Quels sont les principaux marchés d’exportation des myrtilles argentines ?
Comme mentionné dans les données, les principaux marchés d’exportation des myrtilles argentines incluent les États-Unis, le Royaume-Uni, les pays de la Communauté Européenne, le Canada et l’Asie.
Comment les conditions climatiques extrêmes impactent-elles la qualité des myrtilles ?
Les pluies excessives peuvent entraîner une dilution du goût, une texture plus molle et augmenter le risque de pourriture et de maladies fongiques, diminuant ainsi la qualité globale des fruits et leur durée de conservation.
Existe-t-il des aides ou des soutiens pour les producteurs de myrtilles affectés par les intempéries ?
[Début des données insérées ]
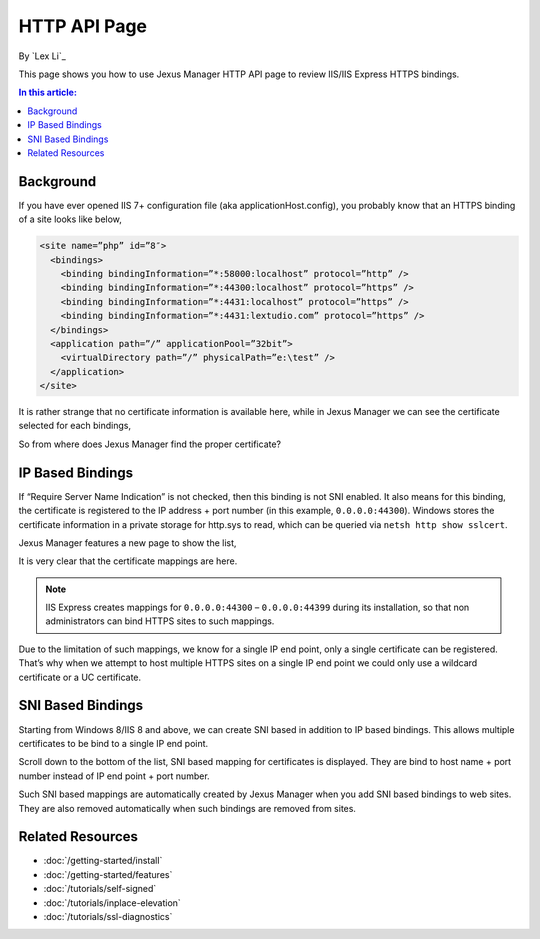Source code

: HTTP API Page
=============

By `Lex Li`_

This page shows you how to use Jexus Manager HTTP API page to review IIS/IIS Express HTTPS bindings.

.. contents:: In this article:
  :local:
  :depth: 1

Background
----------
If you have ever opened IIS 7+ configuration file (aka applicationHost.config), you probably know that an HTTPS binding of a site looks like below,

.. code-block:: xml

  <site name=”php” id=”8″>
    <bindings>
      <binding bindingInformation=”*:58000:localhost” protocol=”http” />
      <binding bindingInformation=”*:44300:localhost” protocol=”https” />
      <binding bindingInformation=”*:4431:localhost” protocol=”https” />
      <binding bindingInformation=”*:4431:lextudio.com” protocol=”https” />
    </bindings>
    <application path=”/” applicationPool=”32bit”>
      <virtualDirectory path=”/” physicalPath=”e:\test” />
    </application>
  </site>
  
It is rather strange that no certificate information is available here, while in Jexus Manager we can see the certificate selected for each bindings,

.. image:: _static/https_binding.png

So from where does Jexus Manager find the proper certificate?

IP Based Bindings
-----------------
If “Require Server Name Indication” is not checked, then this binding is not SNI enabled. It also means for this binding, the certificate is registered to the IP 
address + port number (in this example, ``0.0.0.0:44300``). Windows stores the certificate information in a private storage for http.sys to read, which can be 
queried via ``netsh http show sslcert``.

Jexus Manager features a new page to show the list,

.. image:: _static/http_api.png

It is very clear that the certificate mappings are here. 

.. image:: _static/https_ip_based.png

.. note:: IIS Express creates mappings for ``0.0.0.0:44300`` – ``0.0.0.0:44399`` during its installation, so that non administrators can bind HTTPS sites to such mappings.

Due to the limitation of such mappings, we know for a single IP end point, only a single certificate can be registered. That’s why when we attempt to host multiple 
HTTPS sites on a single IP end point we could only use a wildcard certificate or a UC certificate.

SNI Based Bindings
------------------
Starting from Windows 8/IIS 8 and above, we can create SNI based in addition to IP based bindings. This allows multiple certificates to be bind to a single IP end point.

.. image:: _static/https_sni.png

Scroll down to the bottom of the list, SNI based mapping for certificates is displayed. They are bind to host name + port number instead of IP end point + port number.

Such SNI based mappings are automatically created by Jexus Manager when you add SNI based bindings to web sites. They are also removed automatically when such bindings are removed from sites.

Related Resources
-----------------

- :doc:`/getting-started/install`
- :doc:`/getting-started/features`
- :doc:`/tutorials/self-signed`
- :doc:`/tutorials/inplace-elevation`
- :doc:`/tutorials/ssl-diagnostics`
Les dispositifs d’aide varient selon les pays et les régions. En Argentine, les producteurs peuvent potentiellement bénéficier de programmes de soutien agricole mis en place par le gouvernement, ou de polices d’assurance récolte. Il est conseillé de se renseigner auprès des instances agricoles locales, telles que les ministères de l’agriculture ou les chambres d’agriculture du pays concerné (par exemple, en cherchant le ministère de l’agriculture de l’Argentine pour des informations spécifiques).